予備率確保も見通し厳しく

政府冬季の電力需給対策決定

 政府は2022年11月、冬季の電力需給対策を決定した。前回6月の検討会合で策定した総合対策の実施で供給の予備率(ページ下部に用語解説)は、全国すべてのエリアで最低限必要とされる3%が確保できる見込みになったが、予断が許される状況ではなく、供給・需要・構造面で複数の取り組みを示した。

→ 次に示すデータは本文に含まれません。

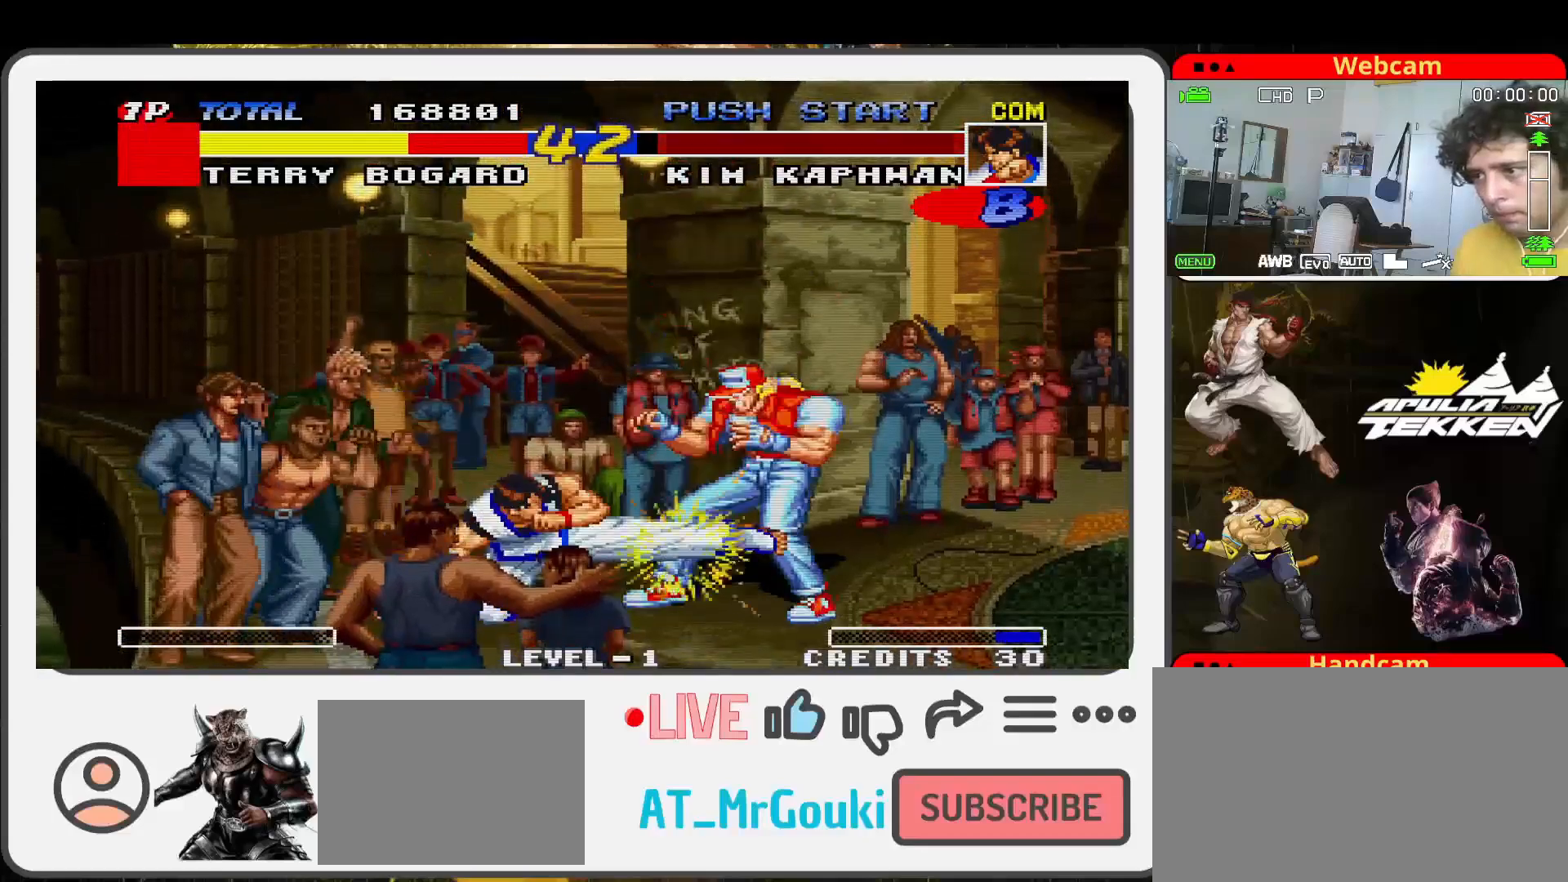
{"dt_ms": 500, "buttons": [], "left_stick": "up-left", "events": [[33, "SQUARE", "down"], [67, "TRIANGLE", "up"], [167, "SQUARE", "up"], [167, "TRIANGLE", "down"], [200, "left_stick", "center"], [233, "TRIANGLE", "up"], [500, "left_stick", "up-left"]]}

 対策は政府の「電力需給に関する検討会合」で決められた。2022年6月の前回会合時点でまとめられた見通しでは、10年に1度の厳寒を想定した需要に対し、2023年の1月と2月が、東京を筆頭に多くのエリアで予備率3%を下回る推計になっていた。それに対し追加供給力対策などが実施され、今回の会合時点ではマイナス0.6%だった1月の東京エリアが東北とともに4.1%になるなど逼迫状況はある程度緩和された。

 ただ、ここ数年は見通しの想定を超える需要増がたびたび発生しており、特に冬季は2020年度から2年連続で最大電力実績が予測を上回るエリアが多数あった。また、国際的な燃料価格の高騰も懸念される。そうした見通しの厳しい状況でも国民生活に支障がないよう対策を提示した。

 供給面では電源や燃料調達の募集。需要面では無理のない範囲での節電の協力の呼びかけ、省エネ対策強化。構造的対策では予備電源の確保、燃料の調達・管理の強化などの対策が進められる。


予備率
 電力の需要に対し供給がどれほど余力を持つか示す値。供給力から最大需要を引いた値を最大需要で割って算出する。数値が高いほど供給に余裕がある。
 安定供給には最低限3%が必要とされ、急激な天候変化での需要増や発電所のトラブルなどに備え7〜8%にすることが望まれる。これがマイナスになる場合、供給力不足を意味し大規模停電が発生する可能性もある。